Monsanto also faces increasing government oversight.
This month, North Dakota said it planned to prohibit the use of dicamba herbicides after June 30, 2018, and when temperatures top 85 degrees Fahrenheit (29 degress Celsius) in a bid to prevent the chemical from drifting away from where it is sprayed.
Missouri said it intends to finalise restrictions on XtendiMax soon, after banning sprayings of BASF's dicamba herbicide, called Engenia, in 10 counties after June 1, 2018, and statewide after July 15, 2018.
Arkansas is close to prohibiting dicamba sprayings after April 15, 2018, the tightest limits yet, while Minnesota is also considering restrictions.
The states are taking action after the US Environmental Protection Agency mandated special training for dicamba users for 2018, requiring farmers to keep records proving they were complying with label instructions.

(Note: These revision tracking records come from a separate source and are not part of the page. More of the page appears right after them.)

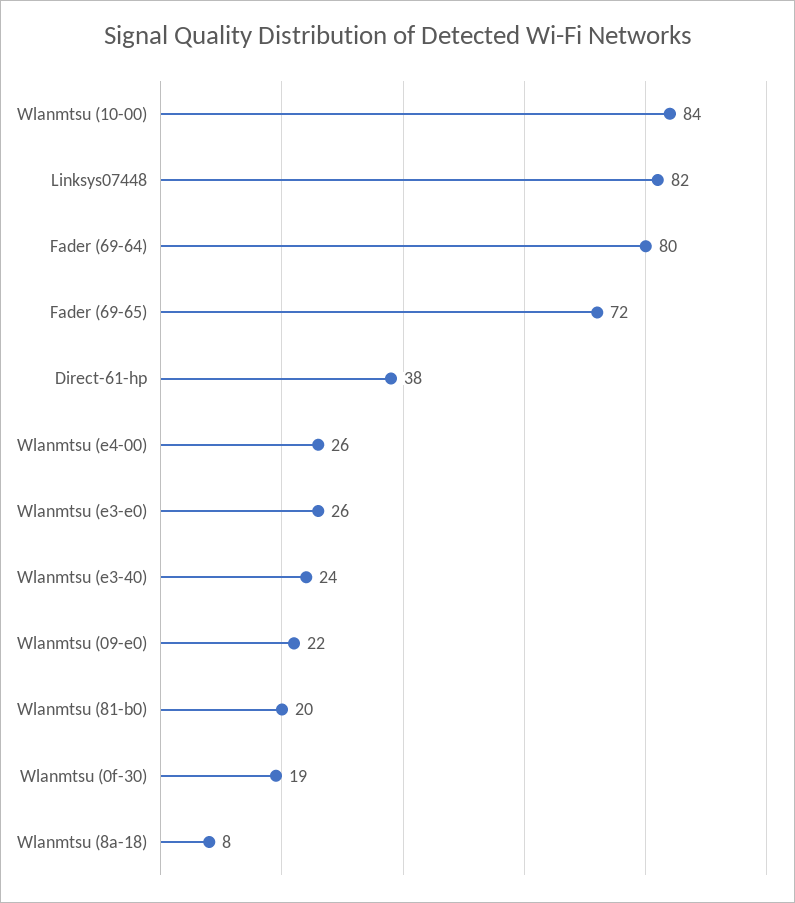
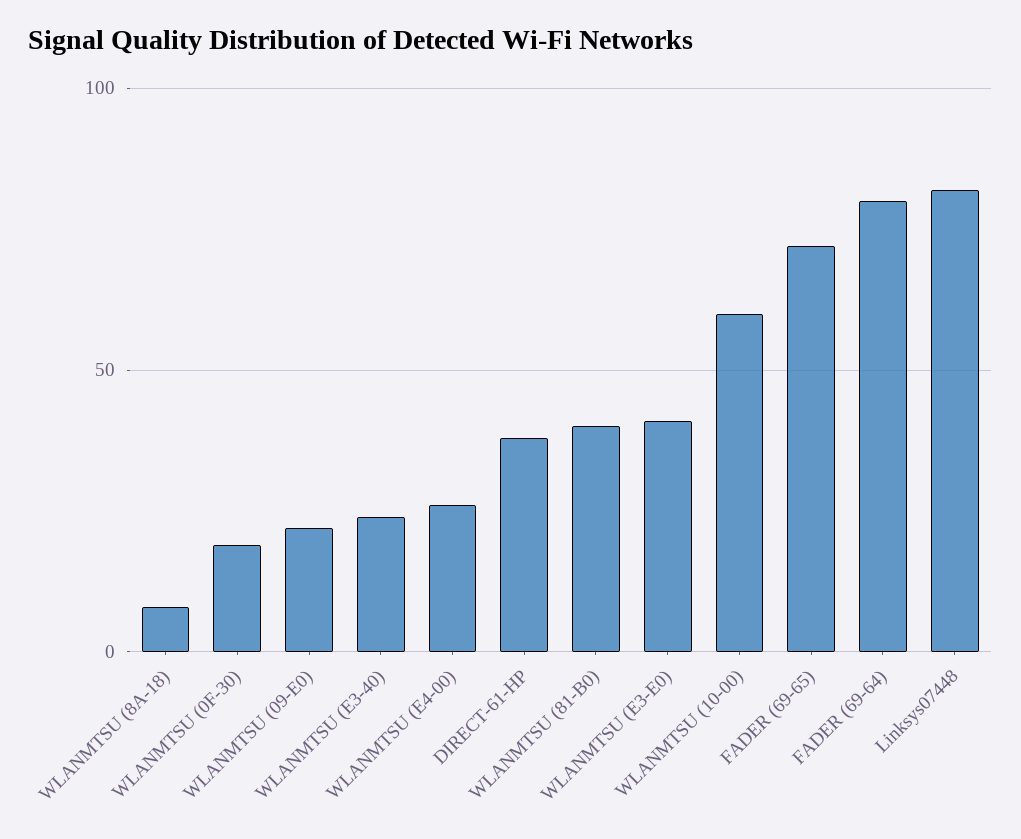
Wlanmtsu (10-00): 84 -> 60
Wlanmtsu (e3-e0): 26 -> 40
Wlanmtsu (81-b0): 20 -> 40

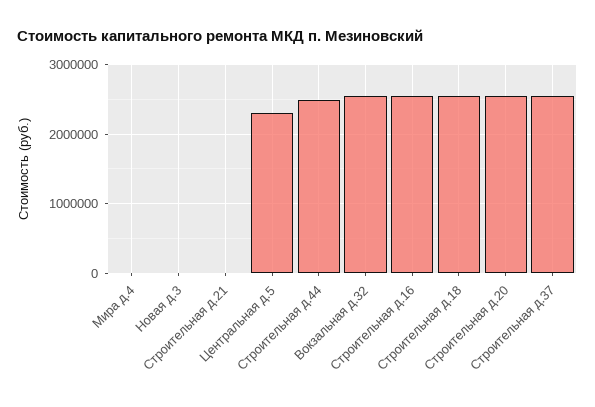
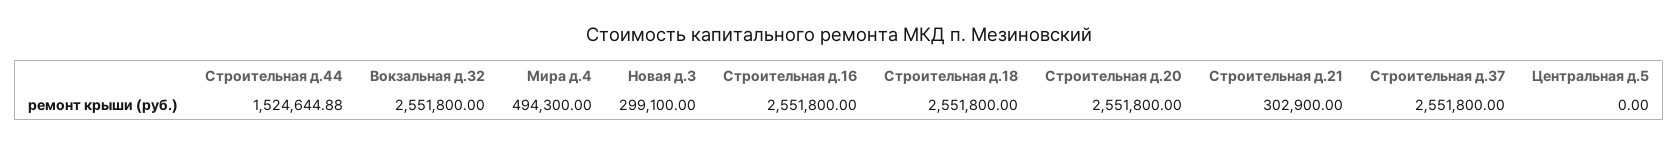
Мира д.4: 0 -> 494300
Новая д.3: 0 -> 299100
Строительная д.21: 0 -> 302900
Центральная д.5: 2300000 -> 0
Строительная д.44: 2500000 -> 1524644.88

"Utilising the technology, the cost will go up because of these changes," said Andrew Thostenson, a pesticide specialist for North Dakota State University.
Monsanto predicts US farmers will double plantings of Xtend soya beans to about 40 million acres next year despite reports of crop damage this past summer.
Farmers said its cash-back offer was designed to increase sales.
"I think they're just trying to buy more acres," Dan Henebry, an Illinois farmer who plans to grow Xtend soya beans next year, said about Monsanto.